On Systems Biology in the Here and Now

You might recall some of the pioneers of the field of systems biology (pioneers of defining what the term "systems biology" means, even) see it as a pillar of the next generation of medicine, enabling new technology that will add ten to twenty years to our life expectancy:

It takes five years for people to get anything. The first few times they hear it, they can think of a thousand reasons why it's wrong. Then, after they've heard it a few more times, it starts to sound more logical. If you're a missionary, you've got to be patient with your congregation. We are at the very beginning stages of thinking about this. ... You see what drives the change? Technology. If we invent the technologies that enable this, everything else gets dragged right along. That is one of the fundamental rules of civilization. I think it will make medicine less costly, infinitely more efficient. I think within 20 to 25 years, we'll be living productively 10 to 20 years longer.

The latest issue of The Scientist takes a nuts and bolts, what have you done for me today view of systems biology:

Selling Systems Biology

. From early discovery to market, the vast majority of promising pharmaceutical compounds end in failure. Some of these stories end with a whimper or, in the case of something like Vioxx, with a bang.

Enter systems biology. The field has as many definitions as it has practitioners, but Current Genomics puts it simply: "The goal of systems biology is to describe and quantitatively model complete biological systems."

Ideally, systems biology incorporates what Lauffenburger calls the four M's: measurement, mining, modeling, and manipulation. Firstly, scientists catalogue de novo response pathways in order to connect cell-surface receptors with gene expression, or piece together a network from published literature. Next, they pick apart the interaction and cross-regulation of the pathways. All this is captured electronically and integrated into a computer model, which is validated in the lab. If successful, this approach could form the foundation for a rational, hypothesis-based method of identifying new drug targets and biomarkers, while minimizing side effects. The hunt for compounds is a needle-in-a-haystack problem. Systems biology, supporters say, could be our magnet.
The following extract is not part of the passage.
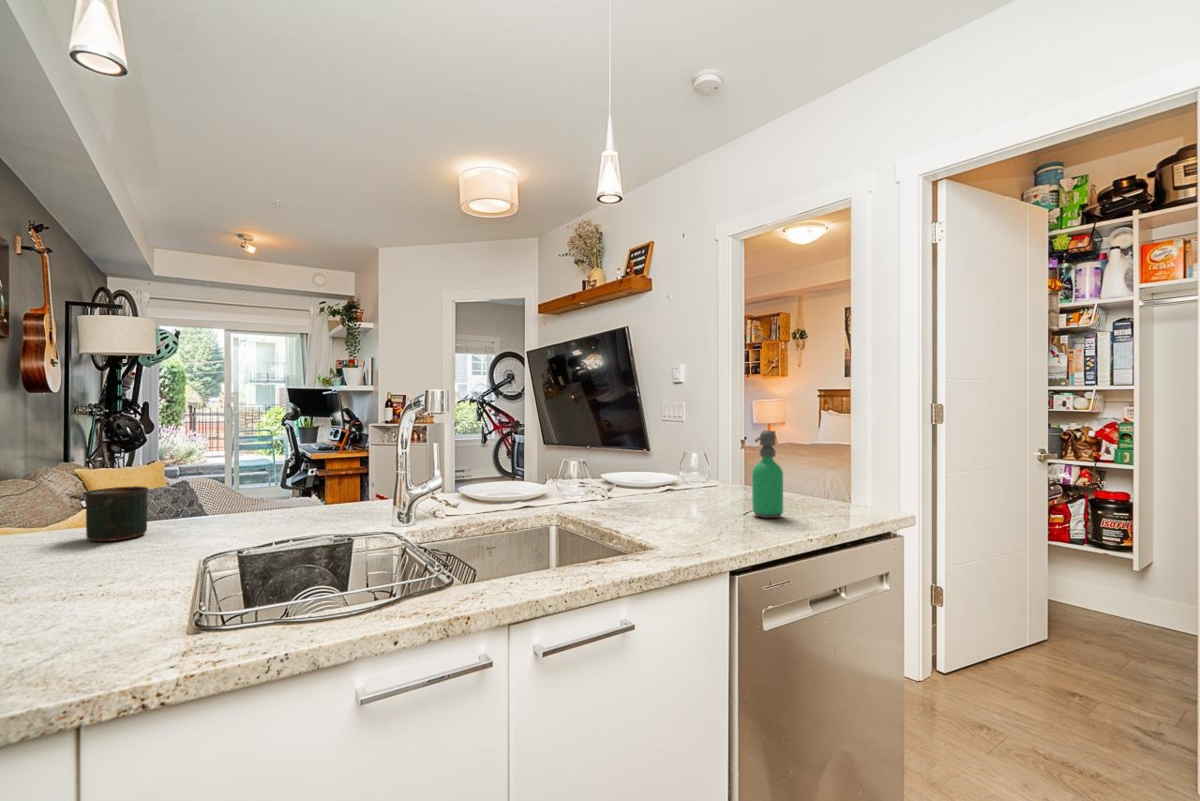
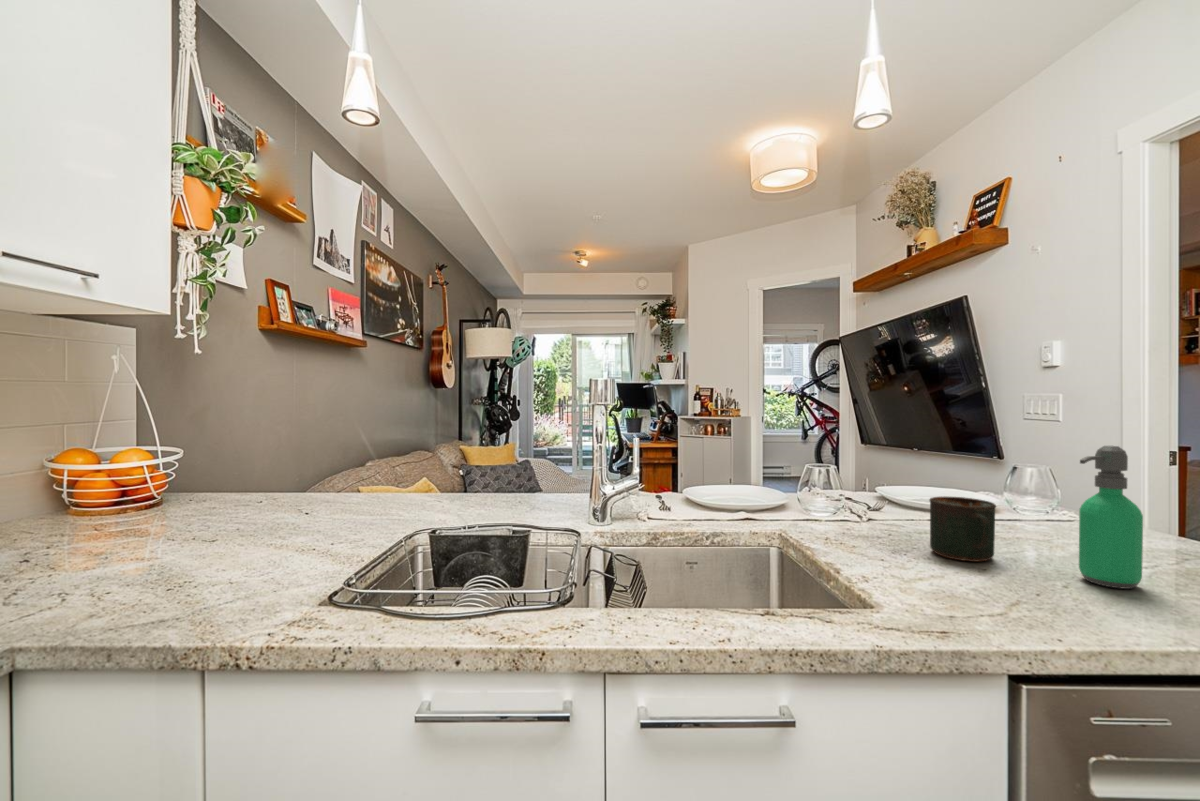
mug: present [85,486,148,541] -> present [930,496,996,561]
Of course, it is hugely hyped; it seems that most new new things in medicine go through the stage of initial hype, collapse of the hype, and then meaningful progress and broad growth of new applications in the years that follow. Expectations always seem to be both too narrow and ahead of reality for the first decade or so - look at the history of gene therapy, for example.

Pharma's 10,000 Losses

If only it were so simple. It would be, if systems biology were able to "describe and quantitatively model complete biological systems," as Current Genomics so optimistically put it. But that's currently an impossible dream. To illustrate, the full description of just a single pathway in yeast that triggers the first step toward sexual reproduction is taking up the entire activities of a whole research institute, the Molecular Sciences Institute

...

In the case of systems biology, what's irritating is that the unfulfilled hype and the subsequent disdain has obscured the fact that systems biology can be valuable and is finding a place in drug discovery.
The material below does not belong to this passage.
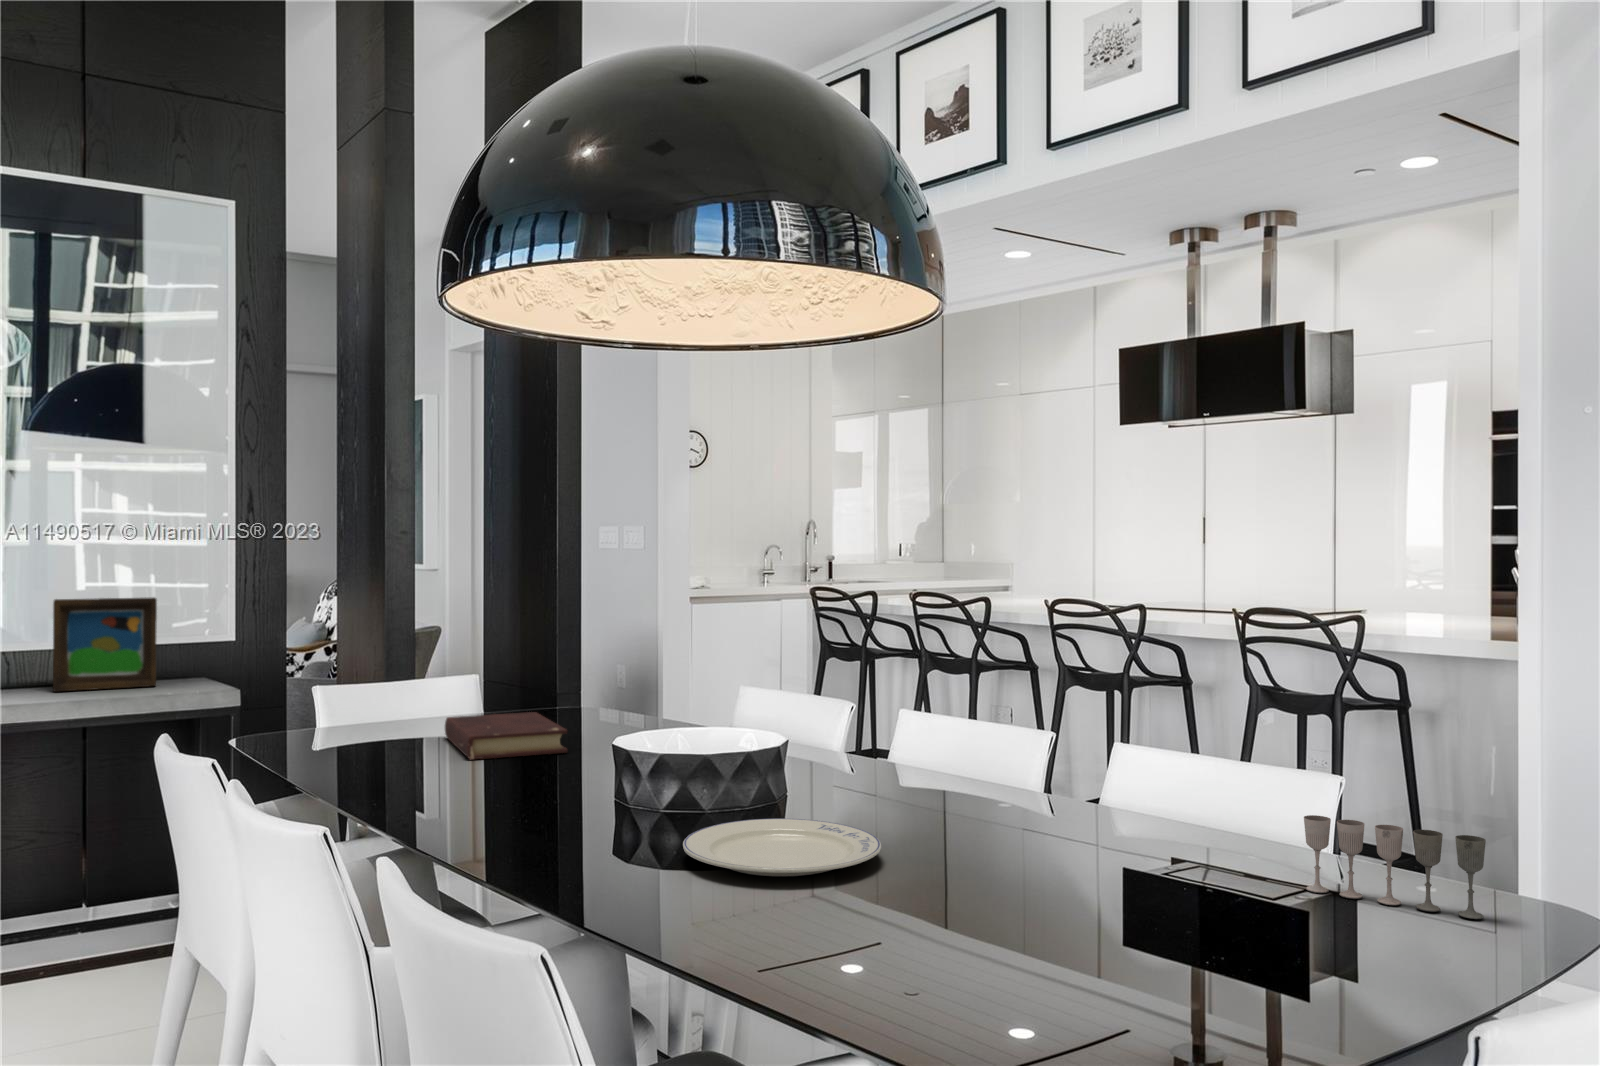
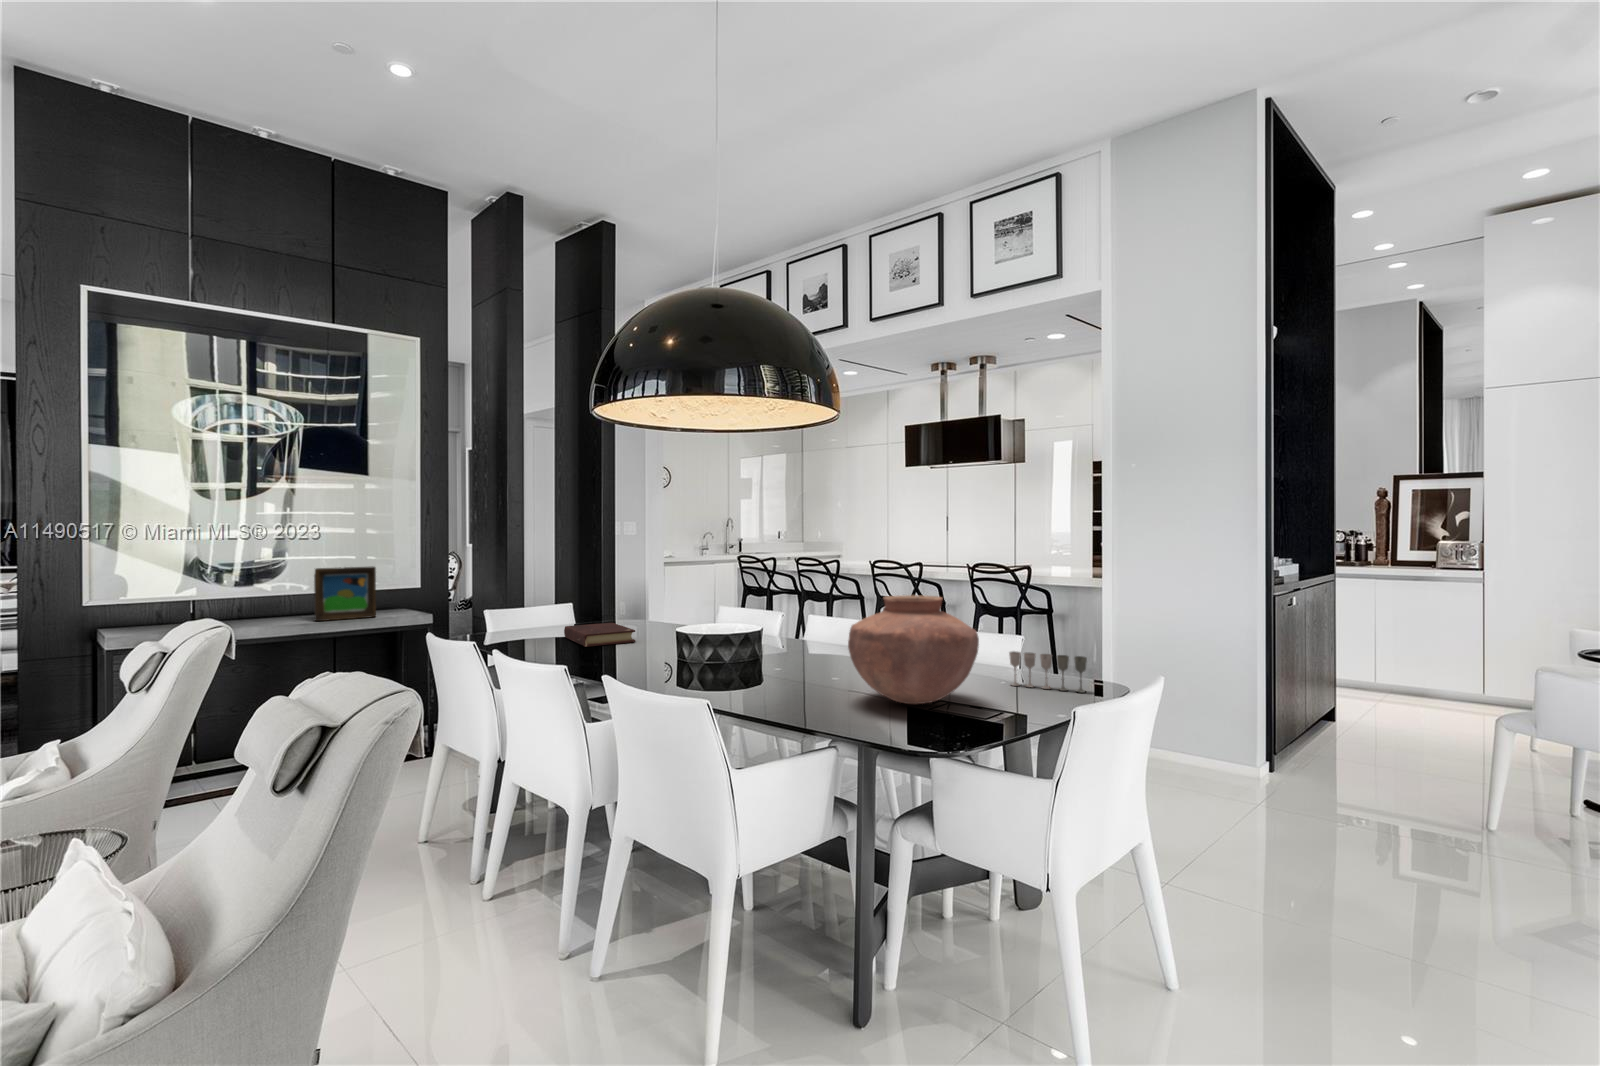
vase: none [935,690,1227,935] -> present [848,595,979,704]
plate: present [683,818,881,876] -> none [720,665,816,689]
There's a far broader future for systems biology than propping up the dry old drug pipeline mode of medical research - the here and now viewpoint is deliberately limited.
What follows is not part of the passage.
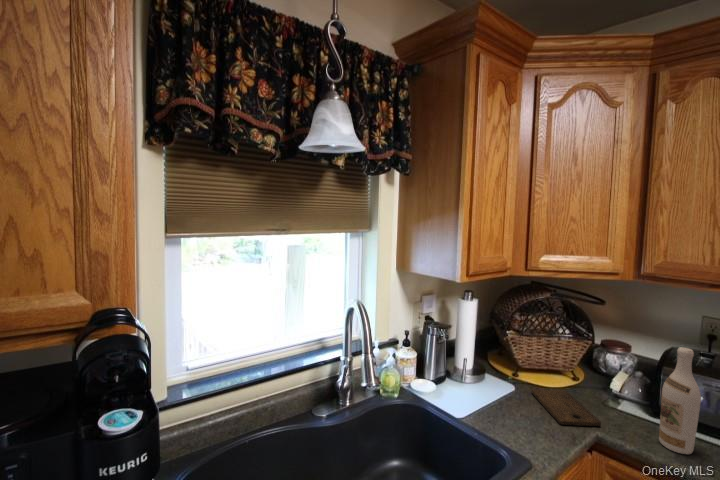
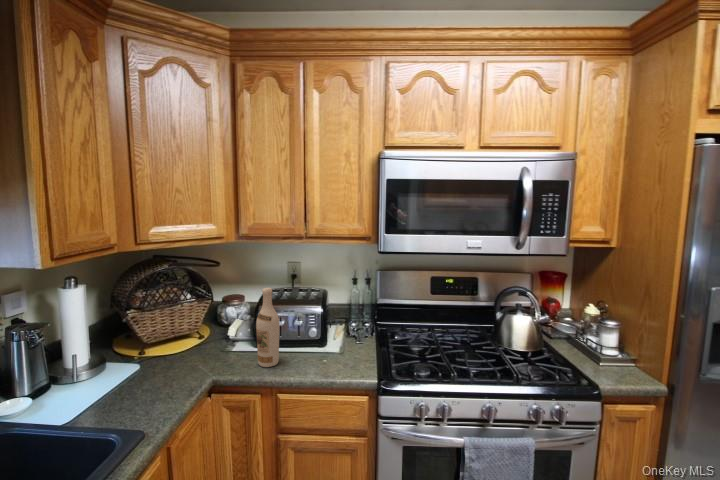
cutting board: present [532,390,601,426] -> none [157,350,217,384]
We don't presently have access to the computational capacity and complexity management tools to map processes any faster than speeds measured in man-years. That is rapidly changing, however. In a near future when the computation power to simulate an entire body, cell by cell - and molecule by molecule not so long after that - is next to free, and most research takes place in simulation, systems biology is a lynchpin and design manual.